Perhaps, if we are missing cardinality estimates, we should fall back to some hard-coded cardinality (i.e. 10k rows) like we do in the heuristic model.

tverona1 commented 1 year ago

Note - in vanilla PG, without stats, cardinality estimates are better. Perhaps it is estimating based on # of pages:

CREATE TABLE t1
    WITH (autovacuum_enabled = false) AS
SELECT k1,
       (k1 + 0.0001)::text as k2,
       k1 as v1,
       (k1 + 0.0002):: varchar as v2 FROM generate_Series(1, 50000) k1;

CREATE TABLE t2
    WITH (autovacuum_enabled = false) AS
SELECT k1,
       (k1 + 0.0001)::text as k2,
       k1 as v1,
       (k1 + 0.0002):: varchar as v2 FROM generate_Series(1, 100000) k1;
explain SELECT t1.k1,
      t1.k2,
       t2.v1,
      t2.v2
FROM   t1 join t2
        ON t1.k1 = t2.k1
WHERE  t1.k1 >= 2500
   and t1.k1 < 25100
   and t2.k1 >= 2500
   and t2.k1 < 25100
GROUP BY t1.k1, t1.k2, t2.v1, t2.v2;
                                  QUERY PLAN
-------------------------------------------------------------------------------
 Group  (cost=2464.43..2467.20 rows=222 width=72)
   Group Key: t1.k1, t1.k2, t2.v1, t2.v2
   ->  Sort  (cost=2464.43..2464.98 rows=222 width=72)
         Sort Key: t1.k1, t1.k2, t2.v1, t2.v2
         ->  Hash Join  (cost=816.98..2455.78 rows=222 width=72)
               Hash Cond: (t2.k1 = t1.k1)
               ->  Seq Scan on t2  (cost=0.00..1630.24 rows=298 width=40)
                     Filter: ((k1 >= 2500) AND (k1 < 25100))
               ->  Hash  (cost=815.12..815.12 rows=149 width=36)
                     ->  Seq Scan on t1  (cost=0.00..815.12 rows=149 width=36)
                           Filter: ((k1 >= 2500) AND (k1 < 25100))
mtakahar commented 1 year ago

In the compact repro above, we are not running ANALYZE.

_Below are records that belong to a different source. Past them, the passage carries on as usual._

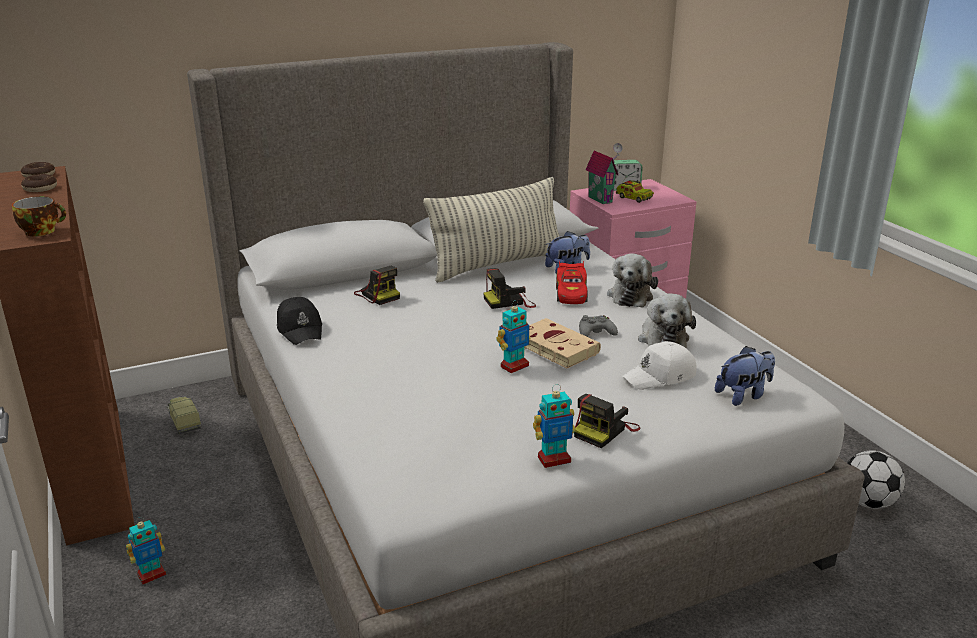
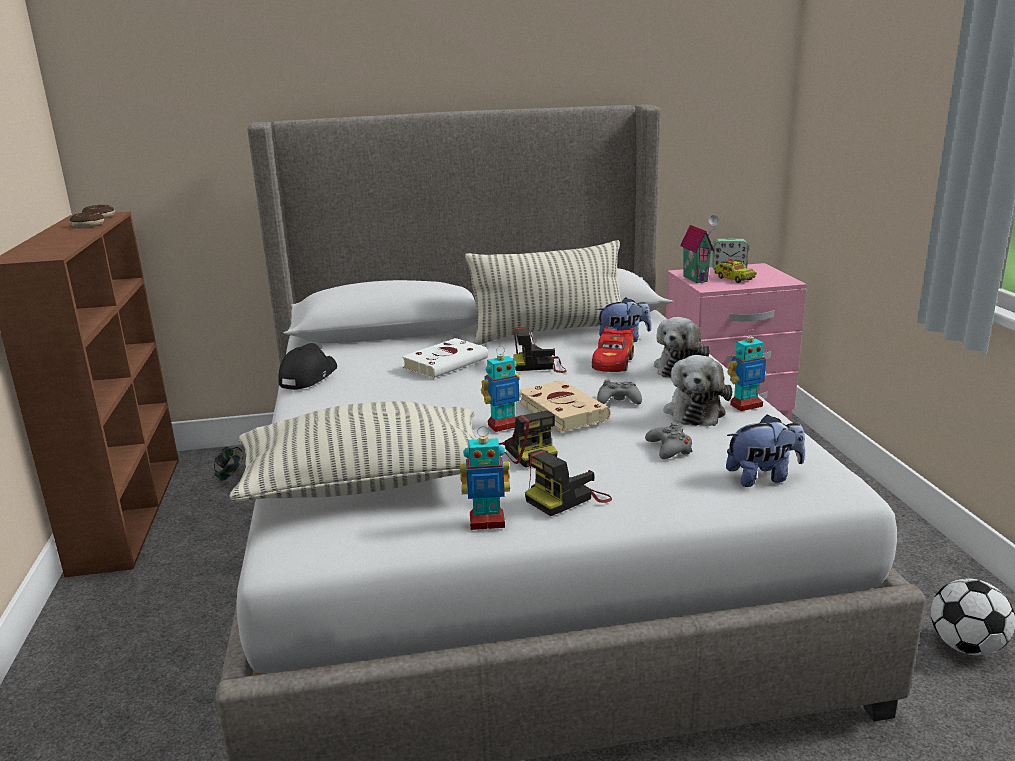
camera: 15 degrees right, 5 degrees down
(42, 231) = (48, 252): cup -> none
(151, 574) = (123, 616): toy robot -> toy robot (745, 405)
(184, 421) = (231, 476): toy truck -> headphones
(300, 329) = (308, 377): black cap -> black cap turned 150 degrees counterclockwise
(378, 295) = (406, 352): camera -> camera (527, 451)
(424, 304) = (447, 363): none -> white book
(431, 435) = (366, 484): none -> pillow
(660, 376) = (669, 449): white cap -> grey game controller

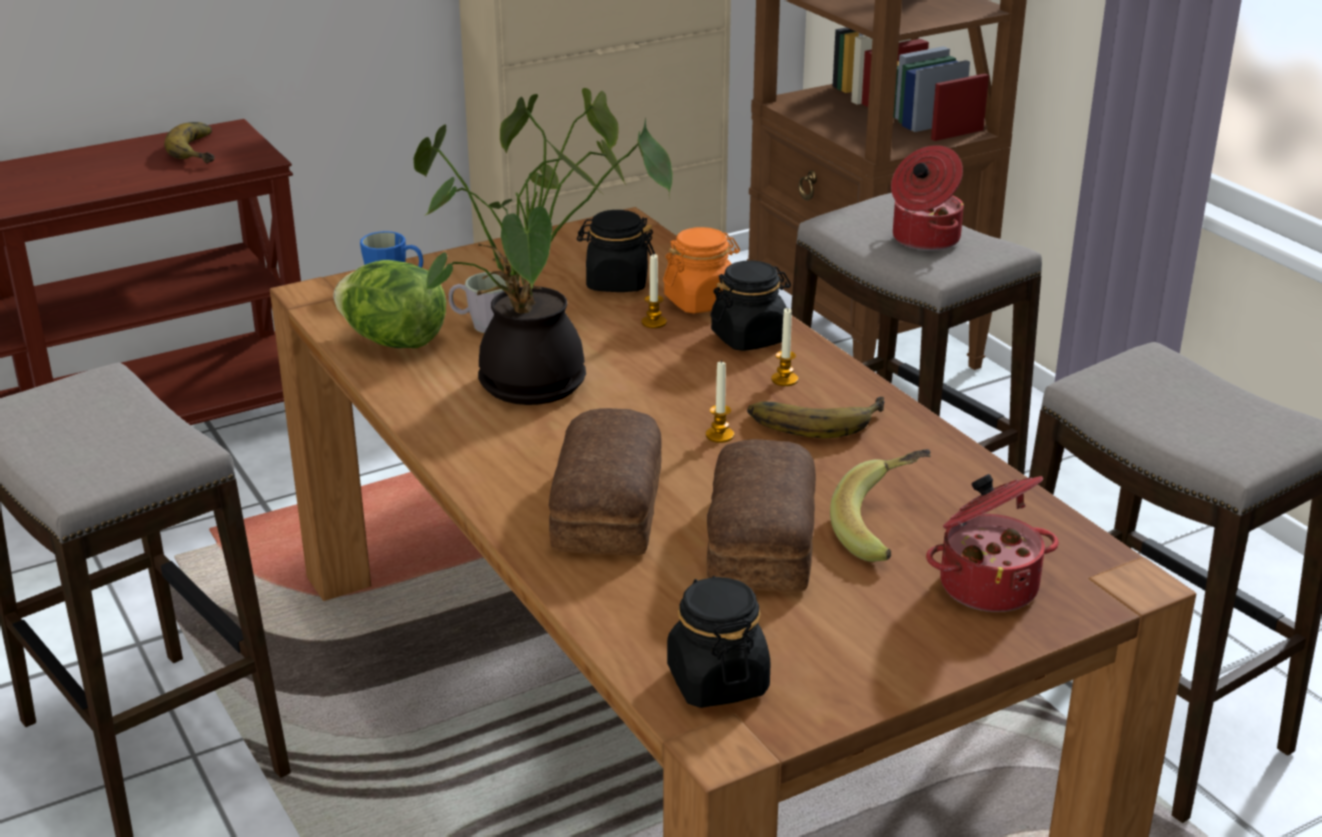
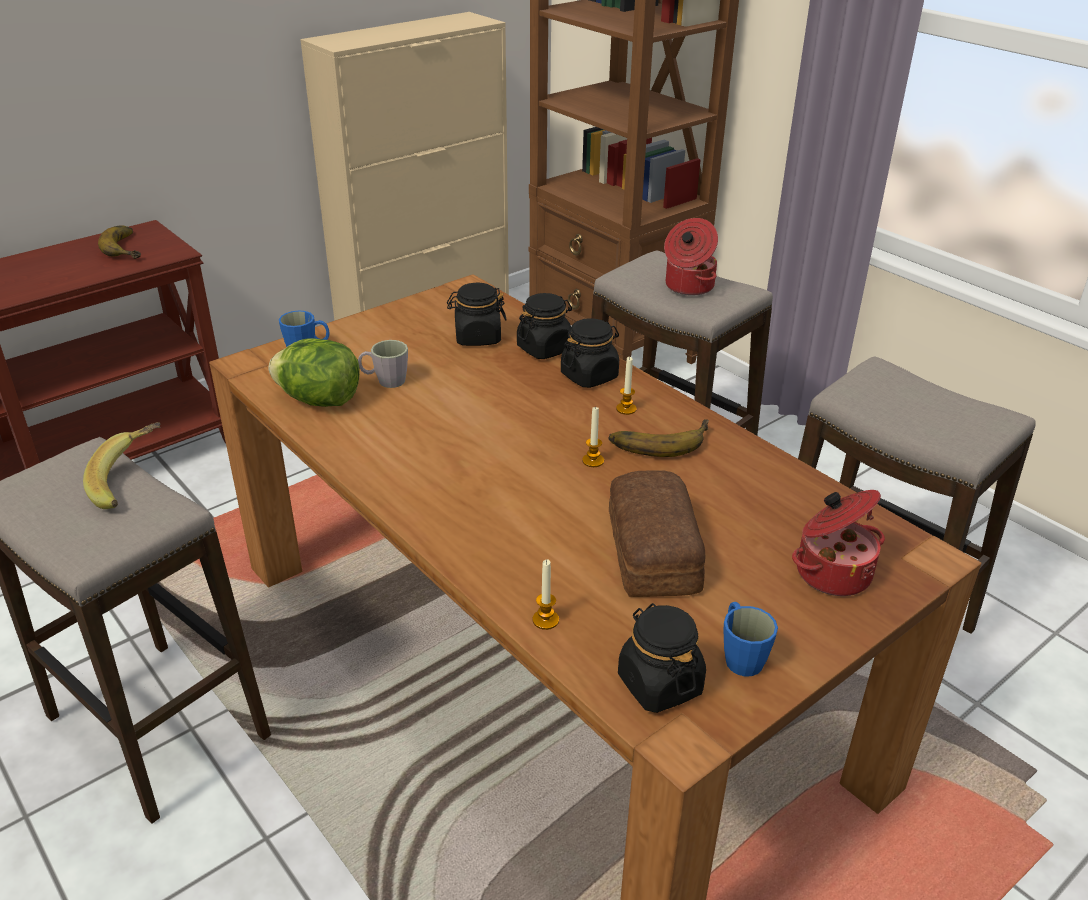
camera: 10 degrees left, 5 degrees up
(536, 388) = (441, 432): potted plant -> none
(611, 507) = (529, 532): bread -> none
(654, 322) = (515, 368): candle -> candle (545, 620)
(701, 302) = (544, 348): orange jar -> black jar
(831, 662) = (740, 655): none -> blue mug
(886, 529) = (742, 531): banana -> banana (131, 482)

I briefly tried it myself with TAQO on my MacBook Pro and couldn't reproduce it. Now I see it was because I specified to run the analyze script from the command line.

Perhaps, if we are missing cardinality estimates, we should fall back to some hard-coded cardinality (i.e. 10k rows) like we do in the heuristic model.

I agree. I think we should either create a separate issue or repurpose this to track that.

Perhaps it is estimating based on # of pages:

I believe that's what it does. Postgres also uses 1000 rows as the default in some places though.

mtakahar commented 1 year ago

16097 is the most likely cause of the same hash join plan taking much longer when yb_enable_optimizer_statistics is turned on but the tables are unanalyzed.

gauravk-in commented 11 months ago

When yb_enable_optimizer_statistics is disabled, YB uses the heuristic 1000 rows per table. When enabled, we take the value from pg_class.reltuples. This is 0 when ANALYZE is not run and gets “clamped” to 1.

The problem is that when the estimated output rows is 1, the CBO tends to chooses Nested Loop Join which is very expensive.

PG’s logic to estimate reltuples is in estimate_rel_size method. They compute the size of the row and divide the total size of the table by that to estimate the number of tuples. When the table is empty, they assume it has 10 pages. This is why their estimate is never 0.

We can fix the issue in YB in following ways,

@rthallamko3 Can you please comment how challenging it is to extract the size of SST tables from DocDB? We would need to expose this information to Cost Model and cache it somewhere too.

rthallamko3 commented 10 months ago

@gauravk-in , Is the SST size the only unknown for CBO or are there other aspects. I would recommend going down the simpler approach - If analyze is not run, then assume 1000. Once analyze is run, all the statistics are populated and are available?